Curiously, the 50-50 gender split that Boulder’s B-cyclists boast doesn’t reflect just Boulderites, with their well-known penchant for biking and alternative transportation. It represents visitors to Boulder as well, since only 50 percent of Boulder B-cyclists live locally, while the other half are out-of-towners.
How Does Bike Sharing Work?
Bike sharing in Boulder is about as easy as it can be.
You simply buy a pass, take as many 30 minute trips as you want during the life of that pass, and return your bike to one of the 38 Boulder B-cycle stations until you’re ready to ride again.
The idea—and the way it differs from rental—is that riders check bikes which aren’t being ridden back into the stations. These short duration trips allow a large number of people to share a small number of bikes.
That’s why Kevin Bell calls them “magic bikes.”
“They are there when you need them and not there when you don’t,” he says. “Despite the fact that many people own bikes in Boulder, B-cycle is a very convenient way to get around the city,” adds Bell, citing that a predominant 92% of people who use Boulder B-cycle have their own bikes.
Uber for Hippies
Boulder’s B-cycle is growing rapidly, in part due to commuters using the system to help them get around the city, especially for the first and last mile of their connections.
For example, while 10,000 of Boulder’s 100,000 citizens commute OUT of Boulder to work, many more workers—currently 60,000—commute INTO Boulder.

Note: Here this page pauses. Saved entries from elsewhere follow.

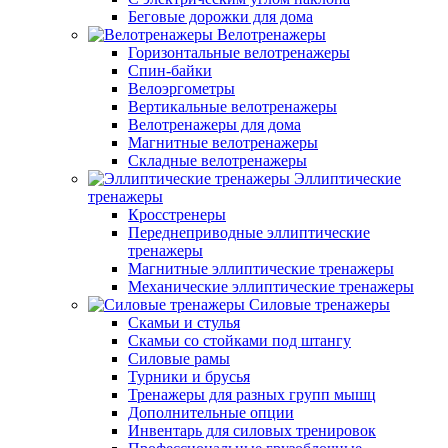
Беговые дорожки для дома
Велотренажеры
Горизонтальные велотренажеры
Спин-байки
Велоэргометры
Вертикальные велотренажеры
Велотренажеры для дома
Магнитные велотренажеры
Складные велотренажеры
Эллиптические
тренажеры
Кросстренеры
Переднеприводные эллиптические
тренажеры
Магнитные эллиптические тренажеры
Механические эллиптические тренажеры
Силовые тренажеры
Скамьи и стулья
Скамьи со стойками под штангу
Силовые рамы
Турники и брусья
Тренажеры для разных групп мышц
Дополнительные опции
Инвентарь для силовых тренировок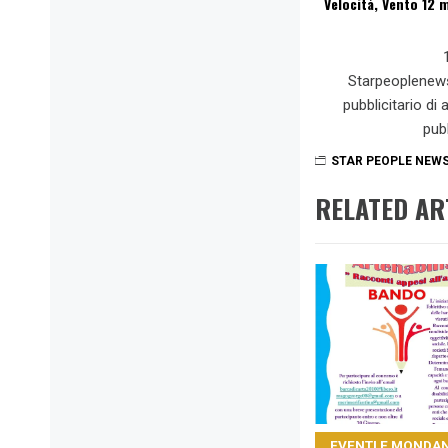
Velocità, Vento 12 m
Starpeoplenew
pubblicitario di
pub
STAR PEOPLE NEW
RELATED AR
EVENTI E MONDAN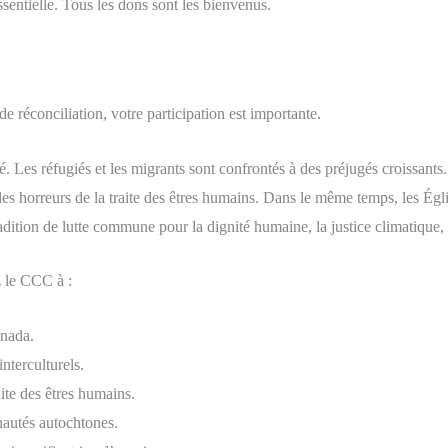
ssentielle. Tous les dons sont les bienvenus.
 réconciliation, votre participation est importante.
. Les réfugiés et les migrants sont confrontés à des préjugés croissants
es horreurs de la traite des êtres humains. Dans le même temps, les Égli
ition de lutte commune pour la dignité humaine, la justice climatique, la
 le CCC à :
anada.
nterculturels.
aite des êtres humains.
nautés autochtones.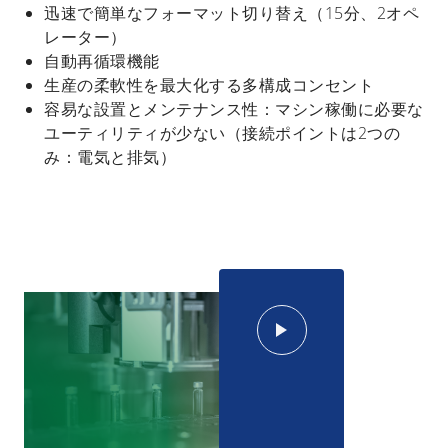
迅速で簡単なフォーマット切り替え（15分、2オペ
レーター）
自動再循環機能
生産の柔軟性を最大化する多構成コンセント
容易な設置とメンテナンス性：マシン稼働に必要な
ユーティリティが少ない（接続ポイントは2つの
み：電気と排気）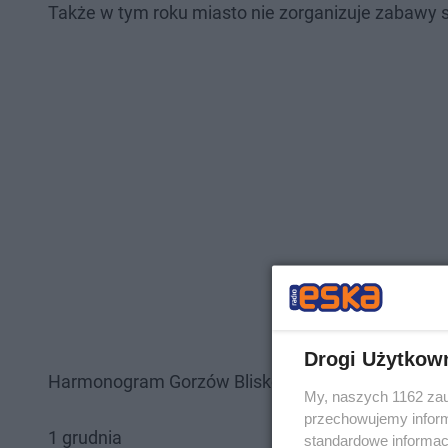
Także w tym roku miasto nie zorganizuje zabawy 
Drogi Użytkow
Harmonogram Gorzów Blisko Świąt
My, naszych 1162 zau
przechowujemy informa
1 grudnia
standardowe informac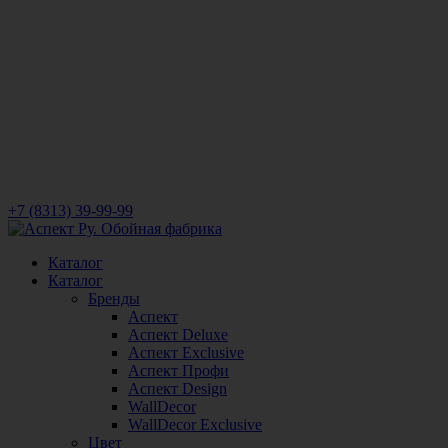
+7 (8313) 39-99-99
Каталог
Каталог
Бренды
Аспект
Аспект Deluxe
Аспект Exclusive
Аспект Профи
Аспект Design
WallDecor
WallDecor Exclusive
Цвет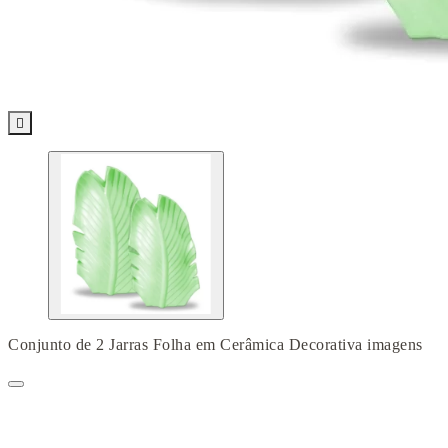

Conjunto de 2 Jarras Folha em Cerâmica Decorativa imagens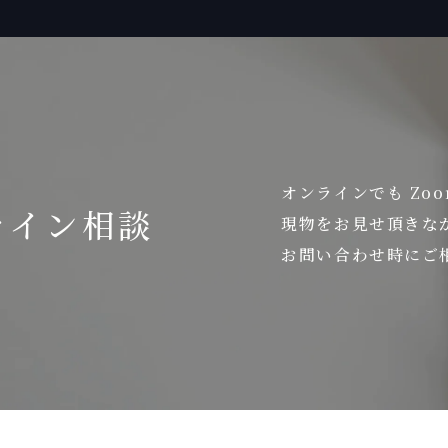
オンラインでも Zo
ライン相談
現物をお見せ頂きな
お問い合わせ時にご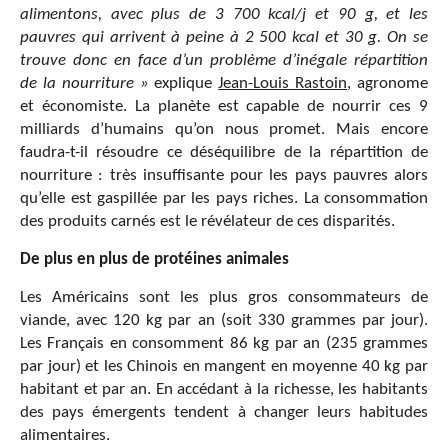
alimentons, avec plus de 3 700 kcal/j et 90 g, et les
pauvres qui arrivent à peine à 2 500 kcal et 30 g. On se
trouve donc en face d’un problème d’inégale répartition
de la nourriture »
explique
Jean-Louis Rastoin
, agronome
et économiste. La planète est capable de nourrir ces 9
milliards d’humains qu’on nous promet. Mais encore
faudra-t-il résoudre ce déséquilibre de la répartition de
nourriture :
très insuffisante pour les pays pauvres alors
qu’elle est gaspillée par les pays riches. La consommation
des produits carnés est le révélateur de ces disparités.
De plus en plus de protéines animales
Les Américains sont les plus gros consommateurs de
viande, avec 120 kg par an (soit 330 grammes par jour).
Les Français en consomment 86 kg par an (235 grammes
par jour) et les Chinois en mangent en moyenne 40 kg par
habitant et par an. En accédant à la richesse, les habitants
des pays émergents tendent à changer leurs habitudes
alimentaires.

Executive Director James Waddell notes, “Boulder B-cycle has experienced a 70% expansion from 22 stations, 150 bikes, and 43,000 trips taken in 2014 to 38 stations, 300 bikes, and 80,000 trips projected to be taken in 2015. What’s amazing is that Boulder has the thirteenth largest bike sharing program in the nation despite the small size of the city.”
One major factor for users is reliable availability and information.
Enter local app developer TalentRiot, who developed the B-CycleNow app for real-time bike and station information. The campaign, “Uber for Hippies,” is live now in Boulder and TalentRiot has rolled out the app to other B-cycle cities nationwide.
Boulder B-cycle annual passes also work with Denver B-cycle, so commuters making the Denver-Boulder trek have bikes on both ends.
In addition, Boulder B-cycle members have reciprocity in the more than 25 B-cycle programs across the country, meaning membership in one city enables you to use that membership when you visit another city.
Today, clients of Boulder B-cycle include:
- CU-Boulder students,
- Downtown Boulder workers,
- Tourists, and
- Clients of Boulder Housing Partners.
This year’s usage goal is 50,000 trips, a 25 percent increase over last year’s numbers. Boulder B-cycle is a 501(c)(3) nonprofit that is funded through a combination of system revenue including passes and overtime fees, as well as sponsorship dollars and grants.
Ultimately, Waddell and Bell have a goal of continually reducing the portion of budget funded by sponsorship and grants, so the aim is to get more people on B-cycles year to year.
Bike sharing was introduced at the 2008 National Democratic Convention in Denver when Governor John Hickenlooper set out to make Denver the first city in the country to have a large-scale bike sharing program.
Boulder B-cycle was established in 2011, making it the 4th B-cycle program in the country. Now, 55 bike sharing programs dot the U.S., more than 25 of which are branded B-cycle.
Alex Bogusky, founder of Crispin Porter, has been a huge supporter and very involved in helping develop the brand and the app campaigns.